Stat of the Week: 60 BPS Lower
Richard Persichetti Nov. 30, 2016, 9:16 a.m.
This year, the Midtown vacancy rate jumped 80 basis points to 9.5 percent after hitting a recent low of 8.8 percent at the end of 2015. The rise in vacancy is partially attributed to a 3 percent decline in new leasing activity year over year through October with 14.8 million square feet leased. Despite this, overall average asking rents are up 3.9 percent this year to $79.78 per square foot. Midtown, however, consists of over 242.2 million square feet of inventory, divisible into two distinct submarkets: West Midtown and East Midtown. Splitting up Midtown into West Side and East Side submarkets—every building west and east of Fifth Avenue—uncovers some intriguing results year-to-date. So, let’s take a look at some statistics for both areas and see which side of Midtown can win this battle.
Vacancy Rate: Despite the West Side having a 130-basis-point increase to 9.2 percent this year, it is still lower than the East Side’s 9.8 percent.
Winner: West Side 60 BPS lower
New Leasing Activity: This category was the closest as West Side leasing activity totaled 7.7 million square feet and slightly edged out the East Side by 0.8 percent—a 59,862-square-foot difference.
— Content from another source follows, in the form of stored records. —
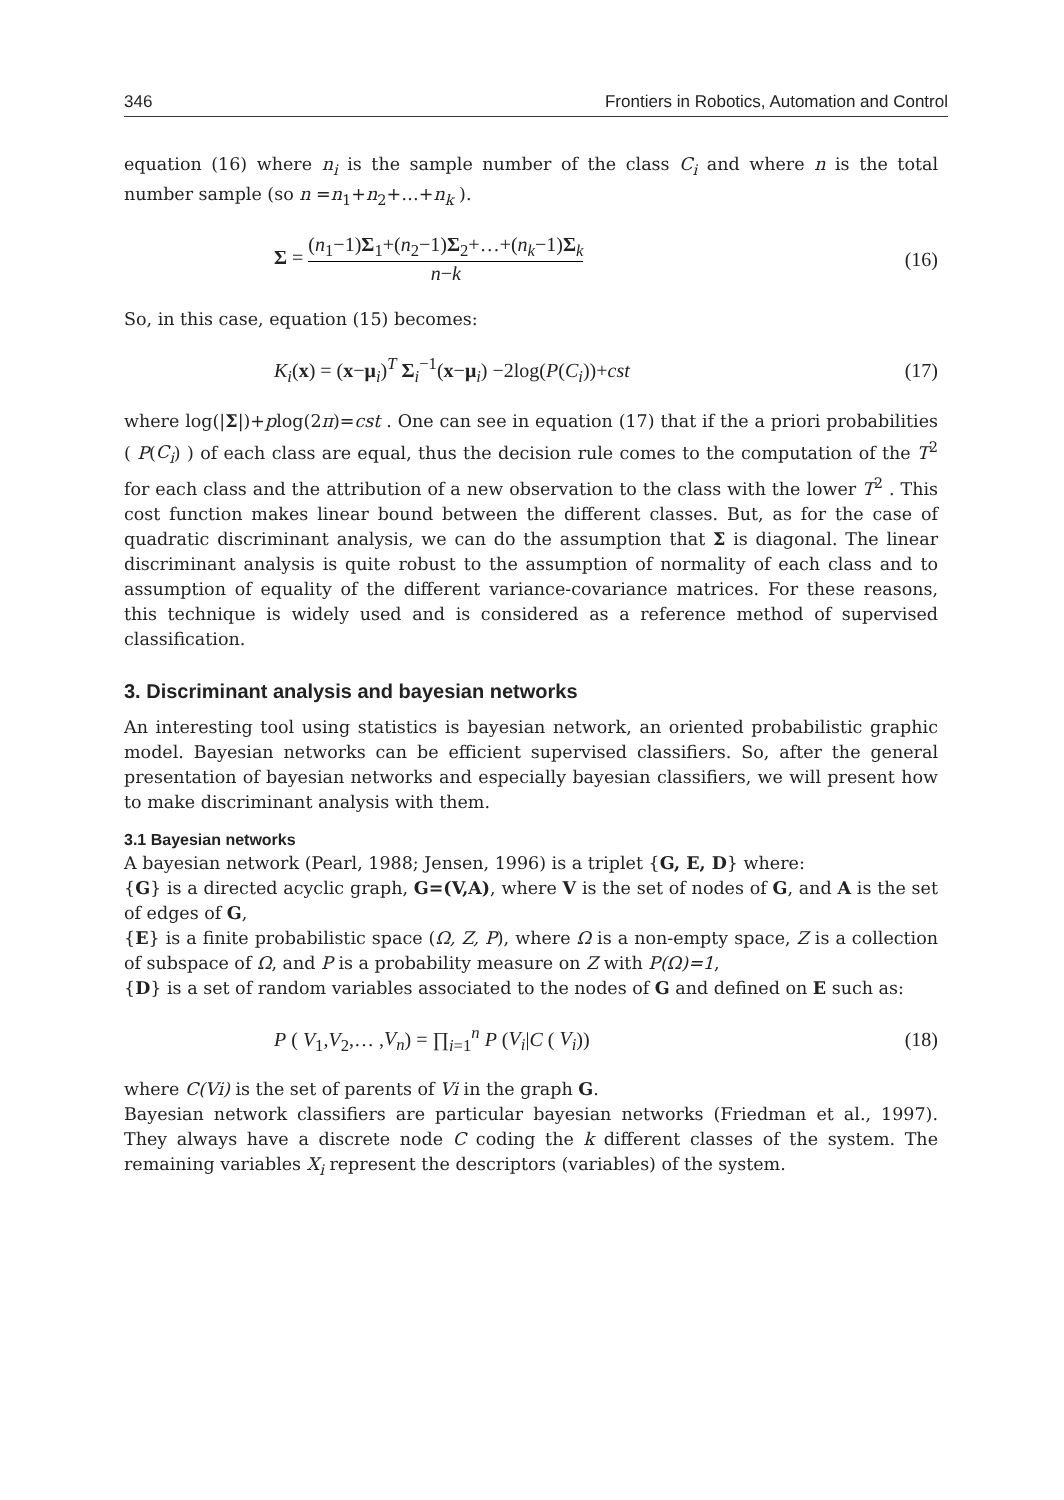346 Frontiers in Robotics, Automation and Control
equation (16) where n<sub>i</sub> is the sample number of the class C<sub>i</sub> and where n is the total number sample (so n =n<sub>1</sub>+n<sub>2</sub>+…+n<sub>k</sub> ).
Σ = (n<sub>1</sub>−1)Σ<sub>1</sub>+(n<sub>2</sub>−1)Σ<sub>2</sub>+…+(n<sub>k</sub>−1)Σ<sub>k</sub> n−k (16)
So, in this case, equation (15) becomes:
K<sub>i</sub>(x) = (x−μ<sub>i</sub>)<sup>T</sup> Σ<sub>i</sub><sup>−1</sup>(x−μ<sub>i</sub>) −2log(P(C<sub>i</sub>))+cst (17)
where log(|Σ|)+plog(2π)=cst . One can see in equation (17) that if the a priori probabilities ( P(C<sub>i</sub>) ) of each class are equal, thus the decision rule comes to the computation of the T<sup>2</sup> for each class and the attribution of a new observation to the class with the lower T<sup>2</sup> . This cost function makes linear bound between the different classes. But, as for the case of quadratic discriminant analysis, we can do the assumption that Σ is diagonal. The linear discriminant analysis is quite robust to the assumption of normality of each class and to assumption of equality of the different variance-covariance matrices. For these reasons, this technique is widely used and is considered as a reference method of supervised classification.
3. Discriminant analysis and bayesian networks
An interesting tool using statistics is bayesian network, an oriented probabilistic graphic model. Bayesian networks can be efficient supervised classifiers. So, after the general presentation of bayesian networks and especially bayesian classifiers, we will present how to make discriminant analysis with them.
3.1 Bayesian networks
A bayesian network (Pearl, 1988; Jensen, 1996) is a triplet {G, E, D} where:
{G} is a directed acyclic graph, G=(V,A), where V is the set of nodes of G, and A is the set of edges of G,
{E} is a finite probabilistic space (Ω, Z, P), where Ω is a non-empty space, Z is a collection of subspace of Ω, and P is a probability measure on Z with P(Ω)=1,
{D} is a set of random variables associated to the nodes of G and defined on E such as:
P ( V<sub>1</sub>,V<sub>2</sub>,… ,V<sub>n</sub>) = ∏<sub>i=1</sub><sup>n</sup> P (V<sub>i</sub>|C ( V<sub>i</sub>)) (18)
where C(Vi) is the set of parents of Vi in the graph G.
Bayesian network classifiers are particular bayesian networks (Friedman et al., 1997). They always have a discrete node C coding the k different classes of the system. The remaining variables X<sub>i</sub> represent the descriptors (variables) of the system.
Winner: West Side 0.8 percent higher
Lease Renewal Activity: the West Side had over 2.9 million square feet of lease renewals signed this year, compared to 2.6 million square feet in the East Side, a 12.6 percent difference.
Winner: West Side 14.4 percent higher
Class A Asking Rent: West Side Class A asking rents jumped 5.6 percent this year to $83.14 per square foot, while East Side grew only 0.9 percent to $85.97 per square foot.
Winner: West Side 4.7 percent higher increase
Class B Asking Rents: West Side Class B average asking rents dipped 0.4 percent this year to $60.29 per square foot, while the East Side had a 1.8 percent increase this year to $59.18 per square foot.
Winner: East Side 2.2 percent higher increase
So, there you have it—Midtown has been dominated by a West Side story this year, and it has outperformed the East Side in four of the five categories.